WHAT THE EXERCISE ASKS
Please copy the text on mutated genes in prostate cancer word for word, from its title through its final sentence.
[Opening PASSAGE TO READ section]
In-silico identification of frequently mutated genes and their co-enriched metabolic pathways associated with Prostate cancer progression

Prostate cancer (PCa) has emerged as a significant health burden in men globally. Several genetic anomalies such as mutations and also epigenetic aberrations are responsible for the heterogeneity of this disease. This study identified the 20 most frequently mutated genes reported in PCa based on literature and database survey. Further gene ontology and functional enrichment analysis were conducted to determine their co-modulated molecular and biological pathways. A protein-protein interaction network was used for the identification of hub genes. These hub genes identified were then subjected to survival analysis. The prognostic values of these identified genes were investigated using GEPIA and HPA. Gene Ontology analysis of the identified genes depicted that these genes significantly contributed to the cell cycle, apoptosis, angiogenesis and TGF-beta receptor signalling. Further, the research showed that high expressions of identified mutated genes led to a reduction in the long-term survival of PCa patients, which was supported by immunohistochemical and mRNA expression level data. Our results suggest that identified panel of mutated genes viz., CTNNB1, TP53, ATM, AR and KMT2D play crucial roles in the onset and progression of PCa, thereby providing candidate diagnostic markers for PCa for individualised treatment in the future.
[Closing PASSAGE TO READ section]
[Opening RECORDED INFORMATION section]
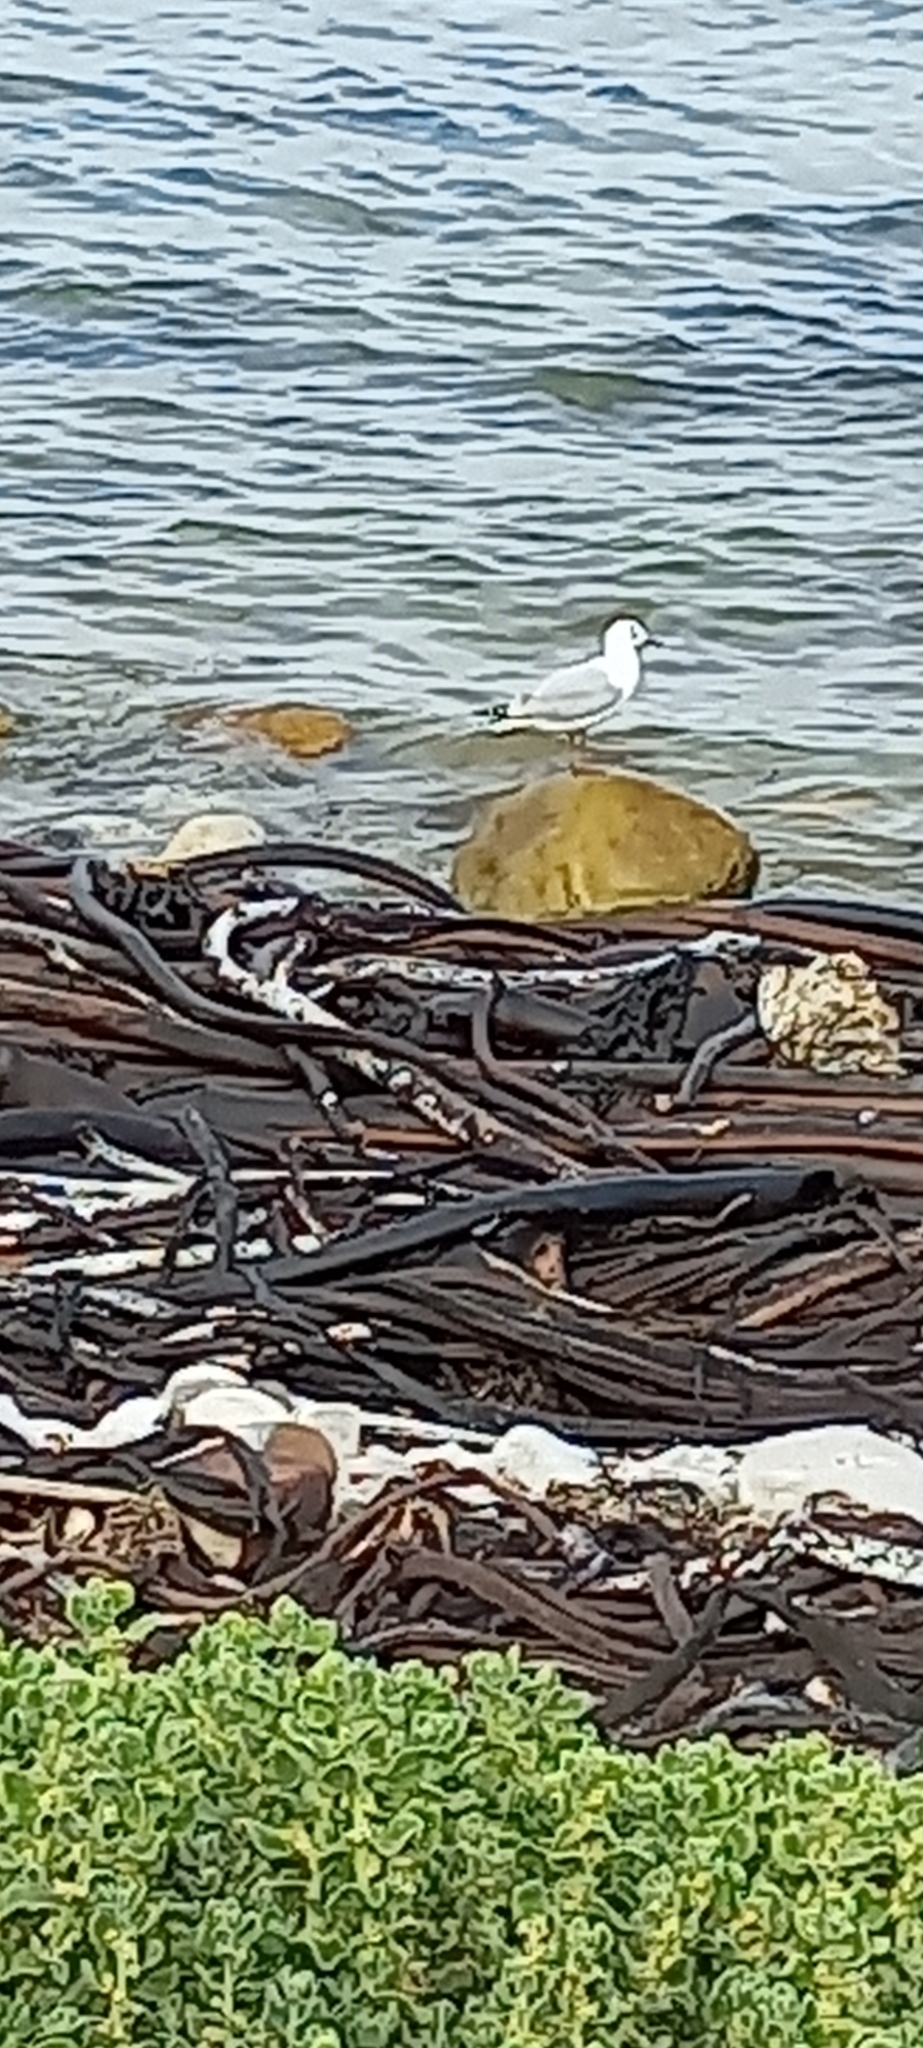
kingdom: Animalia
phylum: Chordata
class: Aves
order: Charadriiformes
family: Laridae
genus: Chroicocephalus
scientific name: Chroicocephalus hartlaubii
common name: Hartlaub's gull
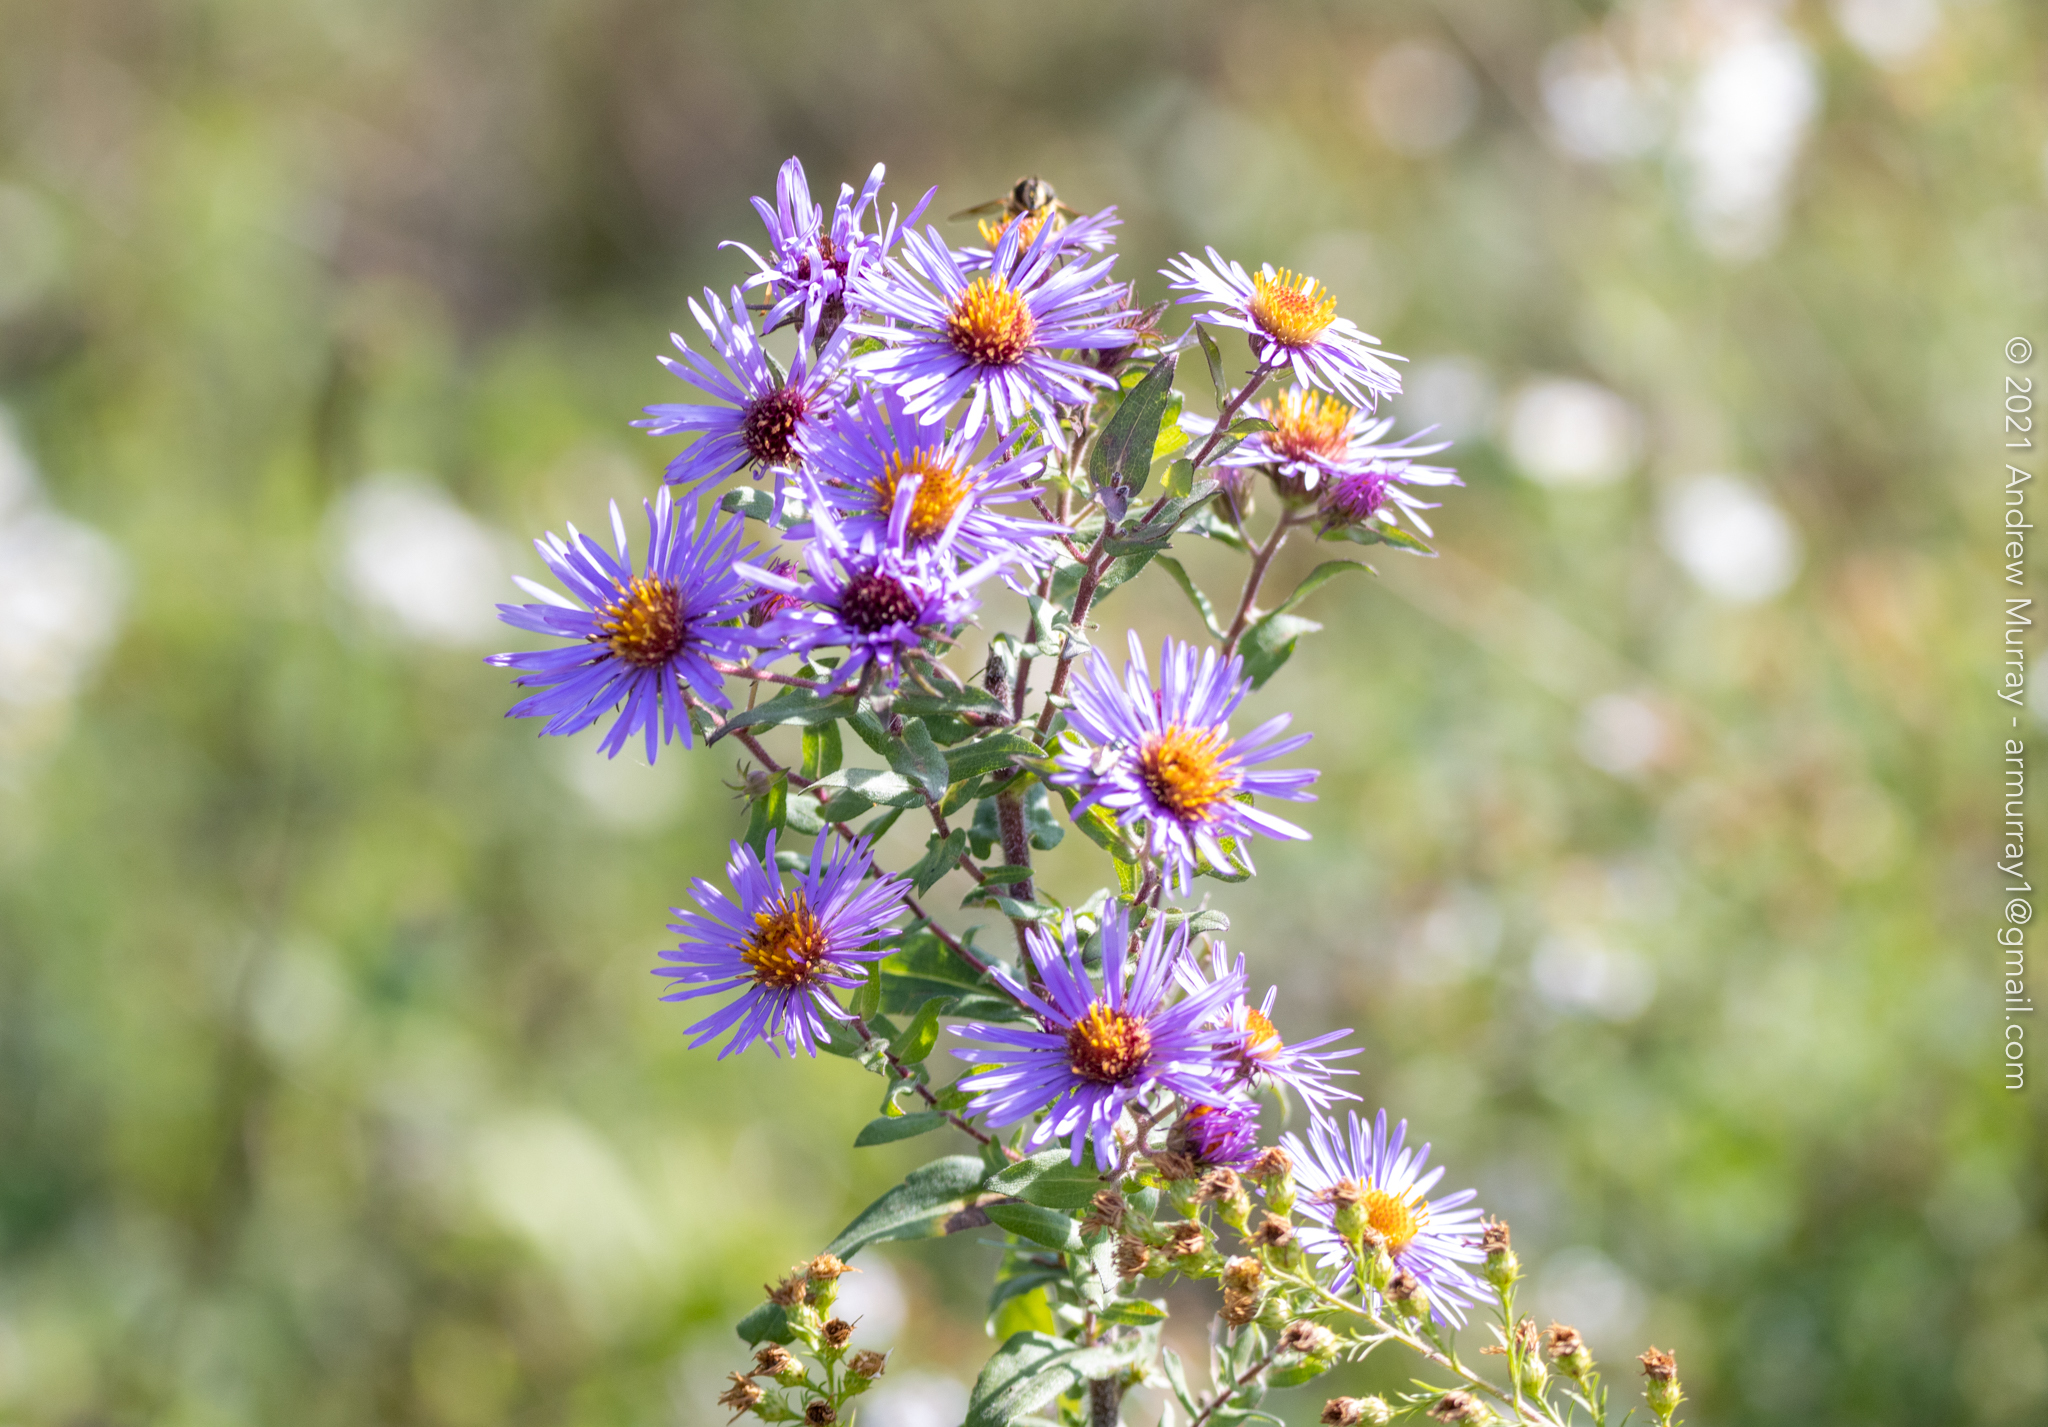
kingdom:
[Closing RECORDED INFORMATION section]
TASK SOLUTION
In-silico identification of frequently mutated genes and their co-enriched metabolic pathways associated with Prostate cancer progression

Prostate cancer (PCa) has emerged as a significant health burden in men globally. Several genetic anomalies such as mutations and also epigenetic aberrations are responsible for the heterogeneity of this disease. This study identified the 20 most frequently mutated genes reported in PCa based on literature and database survey. Further gene ontology and functional enrichment analysis were conducted to determine their co-modulated molecular and biological pathways. A protein-protein interaction network was used for the identification of hub genes. These hub genes identified were then subjected to survival analysis. The prognostic values of these identified genes were investigated using GEPIA and HPA. Gene Ontology analysis of the identified genes depicted that these genes significantly contributed to the cell cycle, apoptosis, angiogenesis and TGF-beta receptor signalling. Further, the research showed that high expressions of identified mutated genes led to a reduction in the long-term survival of PCa patients, which was supported by immunohistochemical and mRNA expression level data. Our results suggest that identified panel of mutated genes viz., CTNNB1, TP53, ATM, AR and KMT2D play crucial roles in the onset and progression of PCa, thereby providing candidate diagnostic markers for PCa for individualised treatment in the future.